KBRT launched a successful federal water bank program in 2002 that paid cattle ranchers not to irrigate their land so there would be more water available in creeks for endangered fish and farmers downstream. The nonprofit group has been working with ranches, farms and agencies to address water needs for both the environment and agriculture in the Upper Klamath Basin ever since.
"This merger will better enable KBRT to sustain and expand this vital work, and will help TU achieve its fishery conservation goals in the third most productive watershed for salmon and steelhead on the West Coast," said Root's daughter, Chrysten Lambert, in a news release. Lambert, formerly of KBRT, is now TU's Oregon Water Project director.
Trout Unlimited will maintain the current KBRT office in Klamath Falls at 700 Main St. The phone number will remain the same at 541-273-2189.
The two groups were recently awarded $7.6 million by the Natural Resources Conservation Service to improve water quality and flows, irrigation efficiency and drought resilience in the Upper Klamath Basin over the next five years.

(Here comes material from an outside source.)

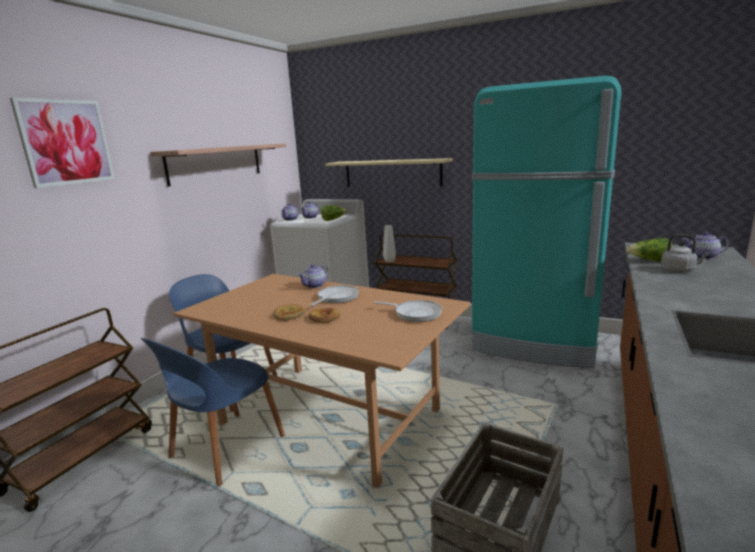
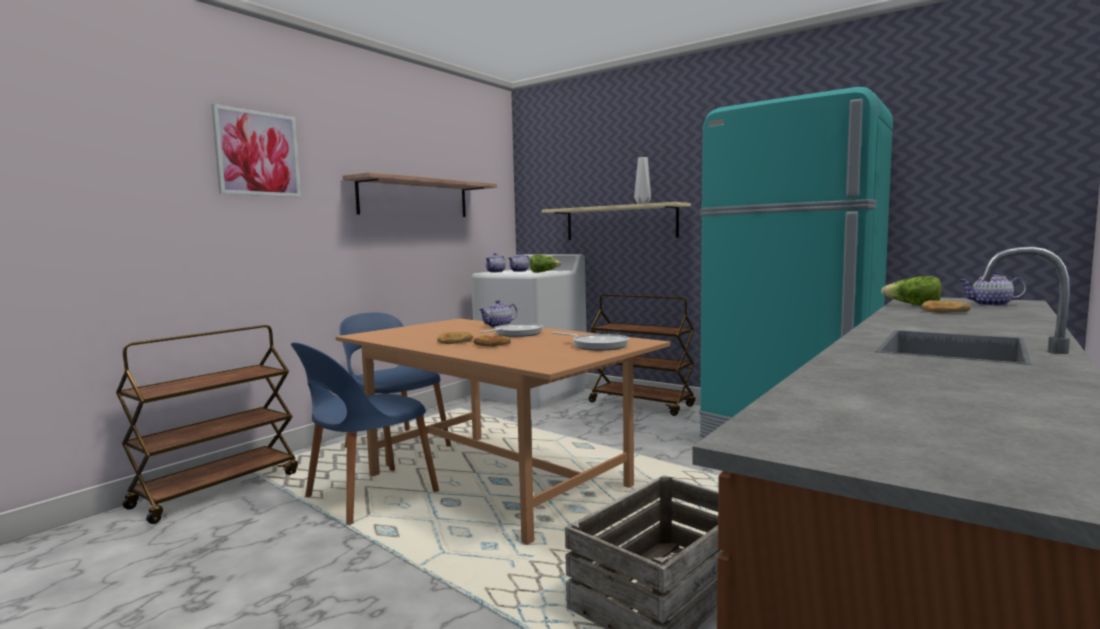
camera: 10 degrees right, 10 degrees down
grey vase [383,225,396,262] -> grey vase moved to [634,157,651,204]
grey kettle [661,234,710,272] -> bread [920,300,971,313]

Lambert said the money will be used to fund already existing NRCS programs, such as the Environmental Quality Incentives Program and wetland reserve initiatives.
More than 83 percent of the grant funds will be directly contracted from NRCS to agricultural producers to implement such conservation measures as improving irrigation efficiency, managing pasture nutrients, restoring wetlands and using streamside riparian buffers.